BOOZEHOUND POET CHARLES BUKOWSKI WRITES A HYMN TO HIMSELF IN HOLLYWOOD AND STARTS SINGING.

So ran the profile in “People Magazine” on Charles Bukowski when the publicist of the film “Barfly" sent out the media blitz. A film which would have never been canned without the help of Dennis Hopper’s Venice Beach friend Barbet Shroeder. The stories surrounding the production of the film are legendary, Shroeder was part Mossad hitman and part insane. He pushed the film through, showing up at Golan and Globus’s suite in the Beverly Hill’s Hotel with a chainsaw threatening to saw the room up if they didn’t give him the money for the film.

When “Barfly” began screening in theaters around the country it changed Buk, he would strut around his house loaded, feeling the part of the sheik of Sunset Blvd. But his constant inner companion was a sad man that pussy and booze couldn’t kill. The part in “Barfly” where Henry Chinowski (hilariously played by Mickey Rourke) is up late at night musing, listening to Mahler, feeling his heart and life around him, was spot on Bukowski, there was a sensitive and hurt soul inside the wild man. 
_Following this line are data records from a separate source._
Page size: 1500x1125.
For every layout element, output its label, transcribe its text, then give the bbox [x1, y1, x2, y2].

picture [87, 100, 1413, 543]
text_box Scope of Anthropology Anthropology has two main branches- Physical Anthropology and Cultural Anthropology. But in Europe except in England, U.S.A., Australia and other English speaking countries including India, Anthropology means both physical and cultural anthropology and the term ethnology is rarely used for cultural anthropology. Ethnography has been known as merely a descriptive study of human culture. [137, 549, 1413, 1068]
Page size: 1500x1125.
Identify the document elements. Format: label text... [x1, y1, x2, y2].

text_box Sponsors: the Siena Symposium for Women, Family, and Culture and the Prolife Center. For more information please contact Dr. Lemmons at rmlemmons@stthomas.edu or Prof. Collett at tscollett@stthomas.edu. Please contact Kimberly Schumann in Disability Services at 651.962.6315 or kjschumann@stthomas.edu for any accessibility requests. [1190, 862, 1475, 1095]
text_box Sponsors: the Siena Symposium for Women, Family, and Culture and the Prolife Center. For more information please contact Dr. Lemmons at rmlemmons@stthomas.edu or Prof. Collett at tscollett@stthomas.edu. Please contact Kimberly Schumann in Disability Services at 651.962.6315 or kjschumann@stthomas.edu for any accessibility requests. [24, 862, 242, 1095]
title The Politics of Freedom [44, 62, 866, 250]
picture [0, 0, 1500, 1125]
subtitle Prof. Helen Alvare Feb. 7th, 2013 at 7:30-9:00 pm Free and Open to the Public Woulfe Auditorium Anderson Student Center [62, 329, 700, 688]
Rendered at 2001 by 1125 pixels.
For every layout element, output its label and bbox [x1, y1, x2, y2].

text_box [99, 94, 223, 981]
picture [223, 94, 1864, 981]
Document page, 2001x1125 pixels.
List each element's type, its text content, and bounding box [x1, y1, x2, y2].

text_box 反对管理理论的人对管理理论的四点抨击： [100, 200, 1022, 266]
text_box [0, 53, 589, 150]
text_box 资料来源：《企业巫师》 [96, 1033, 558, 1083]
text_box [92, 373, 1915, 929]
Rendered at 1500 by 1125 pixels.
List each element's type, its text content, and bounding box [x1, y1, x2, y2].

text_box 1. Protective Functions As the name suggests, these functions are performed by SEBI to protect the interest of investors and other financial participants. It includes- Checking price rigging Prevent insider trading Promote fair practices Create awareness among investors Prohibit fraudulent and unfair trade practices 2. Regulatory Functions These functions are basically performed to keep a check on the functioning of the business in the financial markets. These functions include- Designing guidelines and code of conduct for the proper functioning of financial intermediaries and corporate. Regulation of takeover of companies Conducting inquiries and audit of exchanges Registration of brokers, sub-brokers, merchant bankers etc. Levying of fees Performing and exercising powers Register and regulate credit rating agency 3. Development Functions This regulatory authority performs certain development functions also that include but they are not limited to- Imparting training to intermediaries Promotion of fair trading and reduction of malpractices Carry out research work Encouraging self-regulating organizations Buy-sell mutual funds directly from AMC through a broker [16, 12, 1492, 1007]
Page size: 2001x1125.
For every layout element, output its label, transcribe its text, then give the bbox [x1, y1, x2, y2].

Bukowski respected Hollywood Stars as much as he respected hippies. The only films he liked were,”All Quiet on the Western Front” and “ Who’s Afraid of Virginia Wolfe?” He once met Arnold Schwarzenegger at an industry party and called him a “Piece of shit” in German.  And there was the time Sean Penn, who was in awe of Bukowski and a regular visitor, brought his wife Madonna to Buk’s Sand Pedro place. His neighbors knew him only as a weird drunk, a little girl who lived next door later asked,” Mr. B was that Madonna at your house?”

By 1987 Bukowski's health was getting worse, years of boozing was catching up with him. He was writing his last novel “Hollywood” about the making of “Barfly,”  amazed still that he made it in Hollywood.

Writing kept his pain at bay for a while but his body finally gave in to booze in March of 1994. Considering the voracity of abuse he directed at himself it was amazing he lived as long as he did. 


He wrote to find a way to cope with everyday life, he reveled with losers, he was a 1000 to one punch drunk champ driving in the opposite direction who beat the odds.